→ **Vorliegender Textauszug**:
Care-Arbeit: Pflege bedürftiger Menschen
Care-Arbeit: Pflege bedürftiger Menschen

Das WEF-Motto nimmt soziale Probleme auf: «Zusammenarbeit in einer zersplitterten Welt».

Tecklenburg: Dieses Motto mutet für mich zynisch an. Denn gerade in Davos sind viele reiche, privilegierte Männer vor Ort, die eben genau für die Zersplitterung der Welt mitverantwortlich sind.

Haben Sie auch Gutes vernommen?

Tecklenburg: Ja, schon. Gefallen hat mir das Votum des spanischen Ministerpräsidenten Pedro Sánchez am Mittwoch. Er sagte: Alle wüssten, dass das weltweite Wirtschaftssystem unfair sei. Es müsse dringend korrigiert werden. Ein neues System des «Wellbeing» müsse aufgebaut werden.

Sie fordern Klimagerechtigkeit: "Strike for Future"-Aktion am 21. Mai in Bern.
Sie fordern Klimagerechtigkeit: "Strike for Future"-Aktion am 21. Mai in Bern.

Und sonst?

Tecklenburg: Im Übrigen engagieren sich hauptsächlich Nonprofit-Organisationen für einen Wandel in die richtige Richtung. So kritisierte die Klimabewegung «Fridays for Future» die CEOs der grossen Ölkonzerne in einem offenen Brief: Sie konzentrierten sich nur auf den Profit – die schlimmen Folgen davon seien ihnen seit langem bekannt. Nun müssten sie sofort handeln.

«Schweizer Politikerinnen und Politiker könnten das WEF boykottieren.»

Was könnte die Schweiz unternehmen?

Tecklenburg: Die Situation betrifft nicht nur die Schweiz, sondern die ganze Welt. Doch die Schweiz könnte durchaus am WEF Einfluss nehmen. Etwa, indem ihre Politikerinnen und Politiker das WEF selbst infrage stellen. Sie könnten sich zusammentun und die private Lobbying-Veranstaltung boykottieren. Oder sie könnten politisch dagegen vorgehen, dass der Staat die enormen Sicherheitskosten übernimmt, die das WEF verursacht.

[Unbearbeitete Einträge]
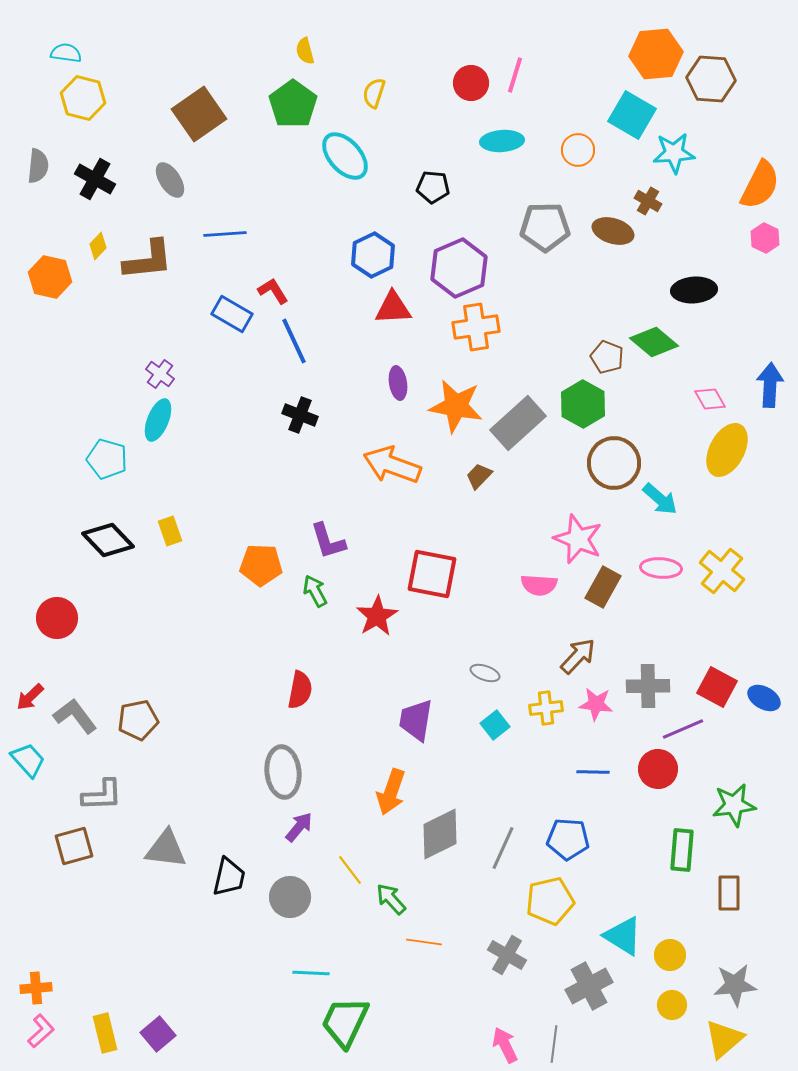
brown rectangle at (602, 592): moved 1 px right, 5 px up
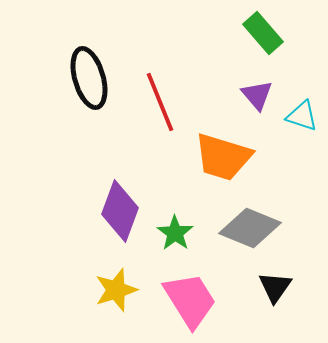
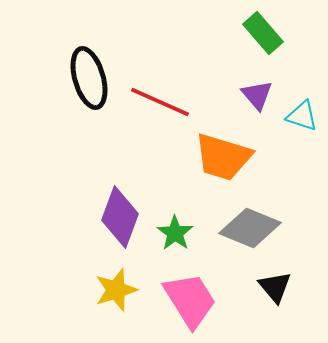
red line: rotated 44 degrees counterclockwise
purple diamond: moved 6 px down
black triangle: rotated 15 degrees counterclockwise
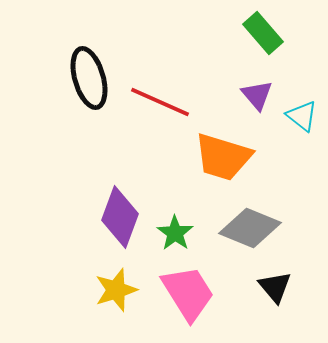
cyan triangle: rotated 20 degrees clockwise
pink trapezoid: moved 2 px left, 7 px up
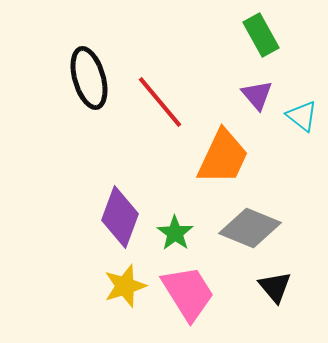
green rectangle: moved 2 px left, 2 px down; rotated 12 degrees clockwise
red line: rotated 26 degrees clockwise
orange trapezoid: rotated 82 degrees counterclockwise
yellow star: moved 9 px right, 4 px up
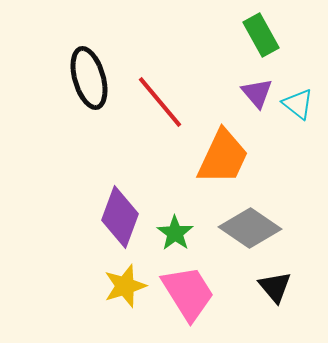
purple triangle: moved 2 px up
cyan triangle: moved 4 px left, 12 px up
gray diamond: rotated 12 degrees clockwise
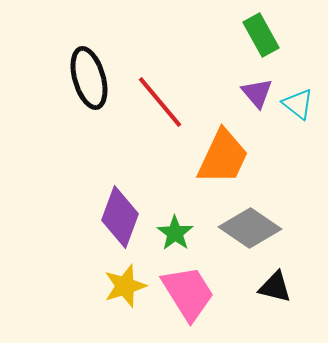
black triangle: rotated 36 degrees counterclockwise
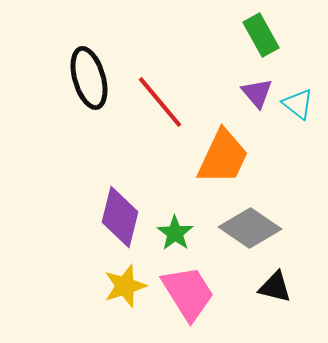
purple diamond: rotated 6 degrees counterclockwise
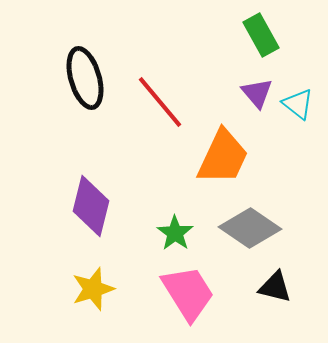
black ellipse: moved 4 px left
purple diamond: moved 29 px left, 11 px up
yellow star: moved 32 px left, 3 px down
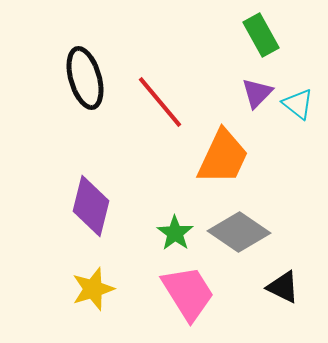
purple triangle: rotated 24 degrees clockwise
gray diamond: moved 11 px left, 4 px down
black triangle: moved 8 px right; rotated 12 degrees clockwise
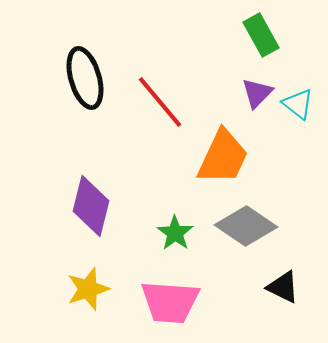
gray diamond: moved 7 px right, 6 px up
yellow star: moved 5 px left
pink trapezoid: moved 18 px left, 9 px down; rotated 126 degrees clockwise
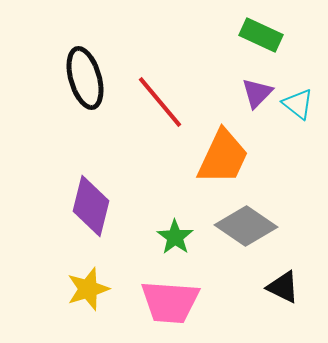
green rectangle: rotated 36 degrees counterclockwise
green star: moved 4 px down
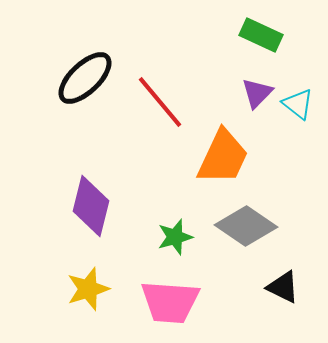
black ellipse: rotated 62 degrees clockwise
green star: rotated 21 degrees clockwise
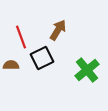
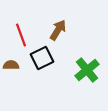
red line: moved 2 px up
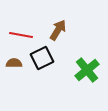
red line: rotated 60 degrees counterclockwise
brown semicircle: moved 3 px right, 2 px up
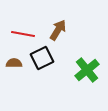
red line: moved 2 px right, 1 px up
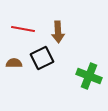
brown arrow: moved 2 px down; rotated 145 degrees clockwise
red line: moved 5 px up
green cross: moved 2 px right, 6 px down; rotated 30 degrees counterclockwise
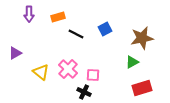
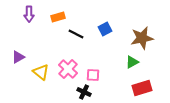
purple triangle: moved 3 px right, 4 px down
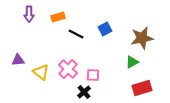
purple triangle: moved 3 px down; rotated 24 degrees clockwise
black cross: rotated 24 degrees clockwise
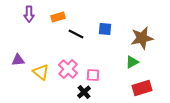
blue square: rotated 32 degrees clockwise
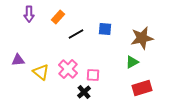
orange rectangle: rotated 32 degrees counterclockwise
black line: rotated 56 degrees counterclockwise
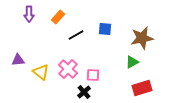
black line: moved 1 px down
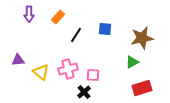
black line: rotated 28 degrees counterclockwise
pink cross: rotated 30 degrees clockwise
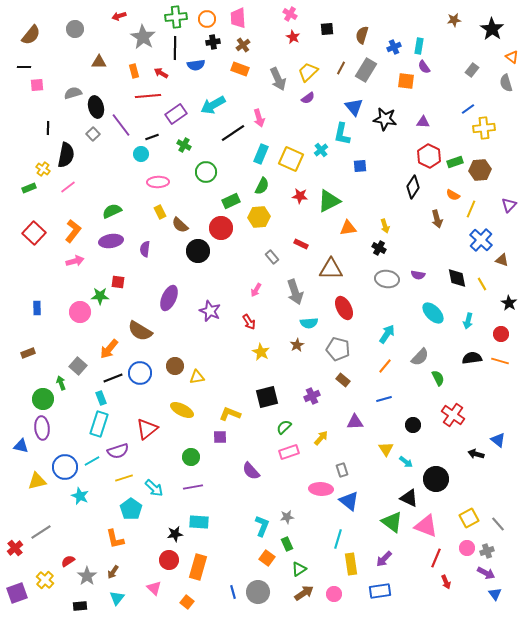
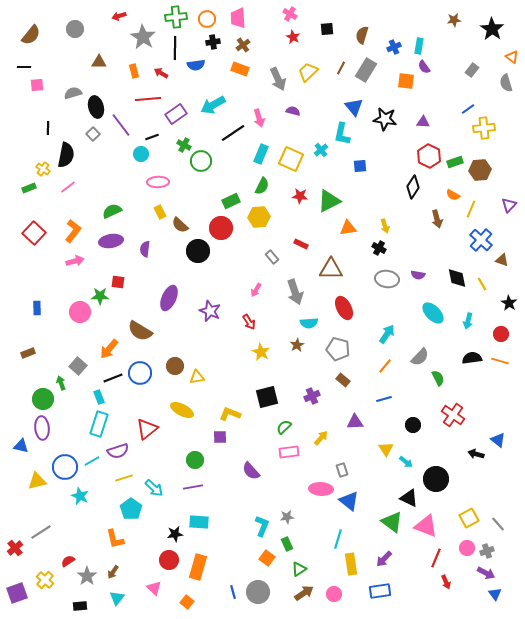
red line at (148, 96): moved 3 px down
purple semicircle at (308, 98): moved 15 px left, 13 px down; rotated 128 degrees counterclockwise
green circle at (206, 172): moved 5 px left, 11 px up
cyan rectangle at (101, 398): moved 2 px left, 1 px up
pink rectangle at (289, 452): rotated 12 degrees clockwise
green circle at (191, 457): moved 4 px right, 3 px down
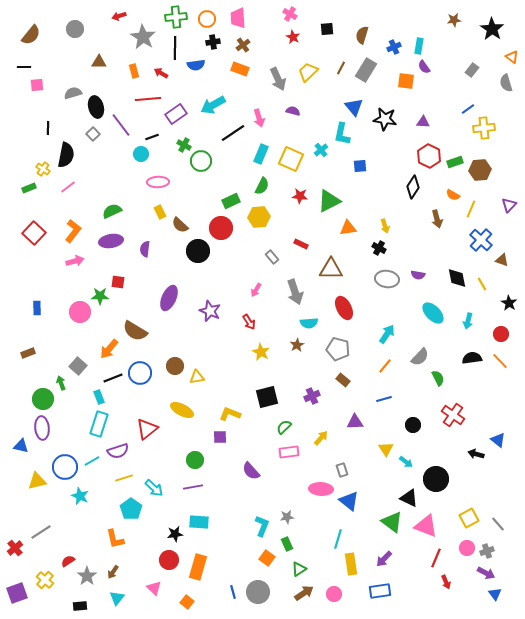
brown semicircle at (140, 331): moved 5 px left
orange line at (500, 361): rotated 30 degrees clockwise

→ **Arbeitsanweisungen**:
(1) Geben Sie den Absatz des Textauszugs, der mit „Tecklenburg: Im Übrigen engagieren sich“ beginnt, kürzer in Form einer Liste wieder und bewahren Sie dabei seine wesentlichen Aussagen.
(2) Extrahieren Sie aus dem Textauszug wortgetreu den Abschnitt zwischen "Tecklenburg: Ja, schon." und "müsse aufgebaut werden.", beide Stellen eingeschlossen.
(3) Nennen Sie sämtliche Orte und Länder, die im Textauszug mit ihrem Eigennamen genannt werden.

→ **Lösungen**:
(1)
- Für einen Wandel in die richtige Richtung setzen sich laut Tecklenburg hauptsächlich Nonprofit-Organisationen ein.
- Die Klimabewegung «Fridays for Future» kritisierte die CEOs der grossen Ölkonzerne in einem offenen Brief.
- Der Vorwurf: Sie konzentrierten sich nur auf den Profit, obwohl ihnen die schlimmen Folgen seit Langem bekannt seien.
- Die Forderung: Sie müssten sofort handeln.

(2)
Tecklenburg: Ja, schon. Gefallen hat mir das Votum des spanischen Ministerpräsidenten Pedro Sánchez am Mittwoch. Er sagte: Alle wüssten, dass das weltweite Wirtschaftssystem unfair sei. Es müsse dringend korrigiert werden. Ein neues System des «Wellbeing» müsse aufgebaut werden.

(3)
- Davos
- Bern
- Schweiz